Personal information
- Full name: Alieu Njie
- Date of birth: April 15, 1955 (age 71)
- Place of birth: Atlanta, Georgia, U.S.
- Height: 5 ft 11 in (1.80 m)
- Position: Forward

Youth career
- 1977–1978: FIU Golden Panthers

Senior career*
- Years: Team / Apps / (Gls)
- 1979: Fort Lauderdale Strikers / 6 / (0)
- 1979–1980: Fort Lauderdale Strikers (indoor)
- 1980: Miami Americans
- 1980–1981: Phoenix Inferno (indoor) / 6 / (2)

= Al Njie =

American soccer player

 Alieu Njie is an American retired soccer forward who played professionally in the North American Soccer League, American Soccer League and Major Indoor Soccer League.

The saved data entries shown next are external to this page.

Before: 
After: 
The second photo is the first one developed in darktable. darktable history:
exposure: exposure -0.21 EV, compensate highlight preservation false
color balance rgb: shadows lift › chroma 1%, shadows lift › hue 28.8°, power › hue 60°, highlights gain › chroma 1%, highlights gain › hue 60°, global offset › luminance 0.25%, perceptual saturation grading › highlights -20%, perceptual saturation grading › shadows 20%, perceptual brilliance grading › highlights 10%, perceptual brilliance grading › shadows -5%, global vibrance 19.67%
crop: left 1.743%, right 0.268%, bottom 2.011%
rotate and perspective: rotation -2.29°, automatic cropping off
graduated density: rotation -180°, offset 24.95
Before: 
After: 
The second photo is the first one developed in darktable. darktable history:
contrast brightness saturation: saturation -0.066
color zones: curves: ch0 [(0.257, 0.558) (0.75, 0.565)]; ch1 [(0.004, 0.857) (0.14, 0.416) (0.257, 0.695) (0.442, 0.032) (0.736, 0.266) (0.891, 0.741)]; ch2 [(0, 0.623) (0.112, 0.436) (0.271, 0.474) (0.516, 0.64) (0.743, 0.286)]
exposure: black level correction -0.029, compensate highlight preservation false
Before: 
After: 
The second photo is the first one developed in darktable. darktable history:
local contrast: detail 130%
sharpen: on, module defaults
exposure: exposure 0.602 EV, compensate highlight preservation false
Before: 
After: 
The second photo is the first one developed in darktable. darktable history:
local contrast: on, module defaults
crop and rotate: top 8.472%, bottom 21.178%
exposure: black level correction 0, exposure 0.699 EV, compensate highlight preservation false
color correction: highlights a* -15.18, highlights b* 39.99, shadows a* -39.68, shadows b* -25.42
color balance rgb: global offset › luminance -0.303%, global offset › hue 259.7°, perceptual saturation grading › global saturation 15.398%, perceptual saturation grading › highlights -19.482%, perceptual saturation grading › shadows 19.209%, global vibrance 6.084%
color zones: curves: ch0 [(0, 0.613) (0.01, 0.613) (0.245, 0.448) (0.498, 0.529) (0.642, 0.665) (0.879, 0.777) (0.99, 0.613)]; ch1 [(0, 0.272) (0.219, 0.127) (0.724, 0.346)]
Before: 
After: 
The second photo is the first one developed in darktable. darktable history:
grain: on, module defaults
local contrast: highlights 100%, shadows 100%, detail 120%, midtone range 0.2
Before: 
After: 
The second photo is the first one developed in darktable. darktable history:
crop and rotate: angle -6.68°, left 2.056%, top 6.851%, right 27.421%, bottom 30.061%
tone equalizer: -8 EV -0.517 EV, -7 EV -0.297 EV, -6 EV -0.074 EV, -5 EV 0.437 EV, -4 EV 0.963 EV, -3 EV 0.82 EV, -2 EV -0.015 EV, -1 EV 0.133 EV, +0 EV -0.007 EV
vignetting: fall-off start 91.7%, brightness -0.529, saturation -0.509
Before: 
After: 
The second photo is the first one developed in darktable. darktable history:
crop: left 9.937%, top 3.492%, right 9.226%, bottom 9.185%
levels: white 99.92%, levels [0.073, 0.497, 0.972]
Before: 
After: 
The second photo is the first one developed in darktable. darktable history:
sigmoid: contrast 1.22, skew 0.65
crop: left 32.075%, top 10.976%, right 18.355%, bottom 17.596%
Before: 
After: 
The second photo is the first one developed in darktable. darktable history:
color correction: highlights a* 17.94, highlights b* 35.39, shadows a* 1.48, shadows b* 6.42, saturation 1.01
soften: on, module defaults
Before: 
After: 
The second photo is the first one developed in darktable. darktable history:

Njie attended Florida International University, playing on the men's soccer team in 1977 and 1978. In 1979, the Fort Lauderdale Strikers selected Njie in the North American Soccer League college draft. He spent the 1979 NASL outdoor and 1979–1980 NASL indoor seasons with the Strikers. In 1980, the Strikers released Njie and he signed with the Miami Americans of the American Soccer League. He returned to the indoor game in the fall of 1980, this time with the Phoenix Inferno of the Major Indoor Soccer League.